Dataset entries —

+-------+

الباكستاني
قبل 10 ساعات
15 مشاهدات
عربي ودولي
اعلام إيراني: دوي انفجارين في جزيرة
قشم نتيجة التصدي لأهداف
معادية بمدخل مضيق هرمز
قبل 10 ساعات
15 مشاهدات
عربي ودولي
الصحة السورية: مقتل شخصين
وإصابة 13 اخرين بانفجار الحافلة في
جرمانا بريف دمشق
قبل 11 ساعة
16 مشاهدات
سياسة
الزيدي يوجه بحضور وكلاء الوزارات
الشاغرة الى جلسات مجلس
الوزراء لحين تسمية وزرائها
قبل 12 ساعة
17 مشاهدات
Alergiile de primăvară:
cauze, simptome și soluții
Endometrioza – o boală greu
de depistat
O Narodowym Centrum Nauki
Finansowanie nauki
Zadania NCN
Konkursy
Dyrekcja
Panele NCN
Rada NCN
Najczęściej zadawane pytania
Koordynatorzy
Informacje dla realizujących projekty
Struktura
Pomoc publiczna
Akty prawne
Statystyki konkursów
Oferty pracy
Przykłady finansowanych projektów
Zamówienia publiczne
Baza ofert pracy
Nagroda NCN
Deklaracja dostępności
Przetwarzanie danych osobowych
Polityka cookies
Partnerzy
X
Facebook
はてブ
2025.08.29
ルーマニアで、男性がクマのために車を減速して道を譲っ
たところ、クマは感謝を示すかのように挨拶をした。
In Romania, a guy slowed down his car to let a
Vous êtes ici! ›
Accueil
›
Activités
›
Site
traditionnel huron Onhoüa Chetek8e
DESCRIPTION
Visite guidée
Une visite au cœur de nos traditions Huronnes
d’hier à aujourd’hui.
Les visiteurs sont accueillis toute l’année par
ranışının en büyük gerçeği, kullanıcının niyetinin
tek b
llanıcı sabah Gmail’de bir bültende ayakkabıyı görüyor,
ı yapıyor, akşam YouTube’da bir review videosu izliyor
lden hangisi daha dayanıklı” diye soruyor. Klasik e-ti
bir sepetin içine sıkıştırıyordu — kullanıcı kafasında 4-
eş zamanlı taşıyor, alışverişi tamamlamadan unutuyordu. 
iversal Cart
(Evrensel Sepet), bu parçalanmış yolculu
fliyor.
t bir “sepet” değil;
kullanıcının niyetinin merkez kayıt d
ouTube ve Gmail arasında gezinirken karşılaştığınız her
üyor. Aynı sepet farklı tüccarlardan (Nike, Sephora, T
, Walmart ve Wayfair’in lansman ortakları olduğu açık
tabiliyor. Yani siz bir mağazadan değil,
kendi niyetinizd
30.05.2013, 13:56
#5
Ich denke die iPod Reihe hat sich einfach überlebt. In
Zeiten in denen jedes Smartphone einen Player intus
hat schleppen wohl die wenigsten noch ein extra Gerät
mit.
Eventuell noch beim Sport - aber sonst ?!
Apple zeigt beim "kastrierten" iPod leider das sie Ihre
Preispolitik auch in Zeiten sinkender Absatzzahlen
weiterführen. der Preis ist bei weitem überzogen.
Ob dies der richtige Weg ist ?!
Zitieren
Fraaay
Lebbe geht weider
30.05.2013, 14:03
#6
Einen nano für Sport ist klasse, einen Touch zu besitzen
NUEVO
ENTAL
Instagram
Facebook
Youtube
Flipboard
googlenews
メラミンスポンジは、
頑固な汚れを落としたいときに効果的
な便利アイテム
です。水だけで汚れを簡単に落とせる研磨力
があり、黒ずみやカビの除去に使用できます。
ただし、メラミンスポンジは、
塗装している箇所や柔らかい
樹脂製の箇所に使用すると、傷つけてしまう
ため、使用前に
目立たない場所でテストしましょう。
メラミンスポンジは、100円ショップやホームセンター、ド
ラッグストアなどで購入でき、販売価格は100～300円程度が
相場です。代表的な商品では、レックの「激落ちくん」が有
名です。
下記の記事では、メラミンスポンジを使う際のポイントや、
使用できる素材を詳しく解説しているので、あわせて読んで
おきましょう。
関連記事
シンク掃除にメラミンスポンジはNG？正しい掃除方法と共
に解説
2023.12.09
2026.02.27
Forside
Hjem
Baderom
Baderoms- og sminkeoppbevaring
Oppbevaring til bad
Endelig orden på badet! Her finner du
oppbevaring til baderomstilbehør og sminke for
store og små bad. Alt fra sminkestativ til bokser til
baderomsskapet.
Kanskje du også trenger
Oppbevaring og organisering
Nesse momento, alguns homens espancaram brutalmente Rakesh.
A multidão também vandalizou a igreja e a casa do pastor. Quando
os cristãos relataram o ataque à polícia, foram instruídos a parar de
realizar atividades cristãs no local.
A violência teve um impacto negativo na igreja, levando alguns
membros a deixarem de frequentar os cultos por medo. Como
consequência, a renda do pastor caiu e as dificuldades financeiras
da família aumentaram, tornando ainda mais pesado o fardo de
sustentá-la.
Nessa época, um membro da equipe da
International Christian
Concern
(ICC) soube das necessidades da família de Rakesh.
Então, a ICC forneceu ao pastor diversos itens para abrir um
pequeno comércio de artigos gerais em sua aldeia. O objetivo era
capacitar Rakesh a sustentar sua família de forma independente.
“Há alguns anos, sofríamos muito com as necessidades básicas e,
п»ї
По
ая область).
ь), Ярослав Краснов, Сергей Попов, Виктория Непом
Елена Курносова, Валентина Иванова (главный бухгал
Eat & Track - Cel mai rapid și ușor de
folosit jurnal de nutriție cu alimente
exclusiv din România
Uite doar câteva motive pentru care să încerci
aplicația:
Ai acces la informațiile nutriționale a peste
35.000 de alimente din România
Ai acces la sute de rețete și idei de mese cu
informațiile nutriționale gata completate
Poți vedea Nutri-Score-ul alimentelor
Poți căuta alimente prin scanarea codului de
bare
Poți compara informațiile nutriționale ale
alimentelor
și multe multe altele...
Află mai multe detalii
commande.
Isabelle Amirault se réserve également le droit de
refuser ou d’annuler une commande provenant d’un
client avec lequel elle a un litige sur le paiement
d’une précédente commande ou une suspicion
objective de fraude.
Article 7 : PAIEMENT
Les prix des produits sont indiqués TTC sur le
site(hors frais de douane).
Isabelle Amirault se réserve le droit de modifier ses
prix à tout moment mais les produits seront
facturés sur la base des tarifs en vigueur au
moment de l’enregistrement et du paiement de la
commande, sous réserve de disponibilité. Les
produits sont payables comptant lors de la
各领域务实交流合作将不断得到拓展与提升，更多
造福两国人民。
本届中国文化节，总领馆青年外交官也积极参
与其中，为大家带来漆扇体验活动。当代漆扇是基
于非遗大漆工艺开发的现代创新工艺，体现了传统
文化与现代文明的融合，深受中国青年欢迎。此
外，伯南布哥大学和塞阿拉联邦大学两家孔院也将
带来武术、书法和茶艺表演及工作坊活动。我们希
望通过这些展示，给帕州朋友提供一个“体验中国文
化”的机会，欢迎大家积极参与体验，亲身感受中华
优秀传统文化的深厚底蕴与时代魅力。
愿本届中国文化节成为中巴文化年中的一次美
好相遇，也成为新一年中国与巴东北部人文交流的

+-------+

Every line from the one with "Poți căuta alimente prin scanarea codului de" through the last line of the records above should be returned exactly, please, and no others.

Poți căuta alimente prin scanarea codului de
bare
Poți compara informațiile nutriționale ale
alimentelor
și multe multe altele...
Află mai multe detalii
commande.
Isabelle Amirault se réserve également le droit de
refuser ou d’annuler une commande provenant d’un
client avec lequel elle a un litige sur le paiement
d’une précédente commande ou une suspicion
objective de fraude.
Article 7 : PAIEMENT
Les prix des produits sont indiqués TTC sur le
site(hors frais de douane).
Isabelle Amirault se réserve le droit de modifier ses
prix à tout moment mais les produits seront
facturés sur la base des tarifs en vigueur au
moment de l’enregistrement et du paiement de la
commande, sous réserve de disponibilité. Les
produits sont payables comptant lors de la
各领域务实交流合作将不断得到拓展与提升，更多
造福两国人民。
本届中国文化节，总领馆青年外交官也积极参
与其中，为大家带来漆扇体验活动。当代漆扇是基
于非遗大漆工艺开发的现代创新工艺，体现了传统
文化与现代文明的融合，深受中国青年欢迎。此
外，伯南布哥大学和塞阿拉联邦大学两家孔院也将
带来武术、书法和茶艺表演及工作坊活动。我们希
望通过这些展示，给帕州朋友提供一个“体验中国文
化”的机会，欢迎大家积极参与体验，亲身感受中华
优秀传统文化的深厚底蕴与时代魅力。
愿本届中国文化节成为中巴文化年中的一次美
好相遇，也成为新一年中国与巴东北部人文交流的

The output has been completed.